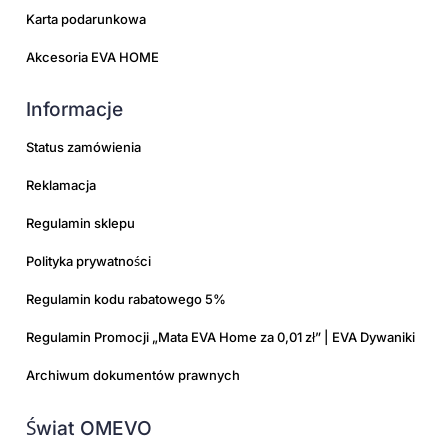
Karta podarunkowa
Akcesoria EVA HOME
Informacje
Status zamówienia
Reklamacja
Regulamin sklepu
Polityka prywatności
Regulamin kodu rabatowego 5%
Regulamin Promocji „Mata EVA Home za 0,01 zł” | EVA Dywaniki
Archiwum dokumentów prawnych
Świat OMEVO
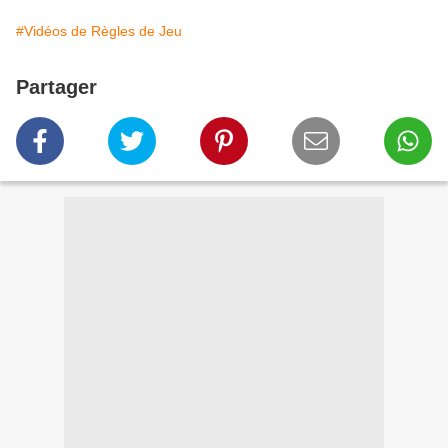
#Vidéos de Règles de Jeu
Partager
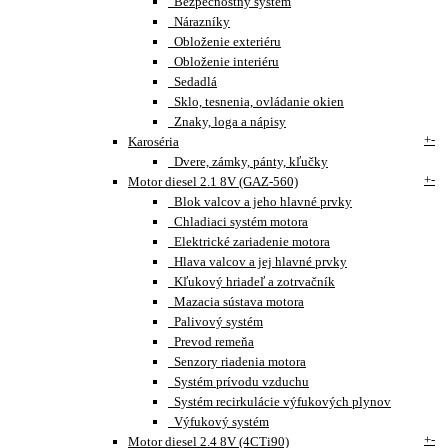
Bezpečnostný systém
Nárazníky
Obloženie exteriéru
Obloženie interiéru
Sedadlá
Sklo, tesnenia, ovládanie okien
Znaky, loga a nápisy
+
-
Karoséria
Dvere, zámky, pánty, kľučky
+
-
Motor diesel 2.1 8V (GAZ-560)
Blok valcov a jeho hlavné prvky
Chladiaci systém motora
Elektrické zariadenie motora
Hlava valcov a jej hlavné prvky
Kľukový hriadeľ a zotrvačník
Mazacia sústava motora
Palivový systém
Prevod remeňa
Senzory riadenia motora
Systém prívodu vzduchu
Systém recirkulácie výfukových plynov
Výfukový systém
+
-
Motor diesel 2.4 8V (4CTi90)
....................
_Brief_:
Copy the entries exactly. Leave the pictures out.

_Solution for this task_:
Karta podarunkowa
Akcesoria EVA HOME
Informacje
Status zamówienia
Reklamacja
Regulamin sklepu
Polityka prywatności
Regulamin kodu rabatowego 5%
Regulamin Promocji „Mata EVA Home za 0,01 zł” | EVA Dywaniki
Archiwum dokumentów prawnych
Świat OMEVO
#Vidéos de Règles de Jeu
Partager
Bezpečnostný systém
Nárazníky
Obloženie exteriéru
Obloženie interiéru
Sedadlá
Sklo, tesnenia, ovládanie okien
Znaky, loga a nápisy
+
-
Karoséria
Dvere, zámky, pánty, kľučky
+
-
Motor diesel 2.1 8V (GAZ-560)
Blok valcov a jeho hlavné prvky
Chladiaci systém motora
Elektrické zariadenie motora
Hlava valcov a jej hlavné prvky
Kľukový hriadeľ a zotrvačník
Mazacia sústava motora
Palivový systém
Prevod remeňa
Senzory riadenia motora
Systém prívodu vzduchu
Systém recirkulácie výfukových plynov
Výfukový systém
+
-
Motor diesel 2.4 8V (4CTi90)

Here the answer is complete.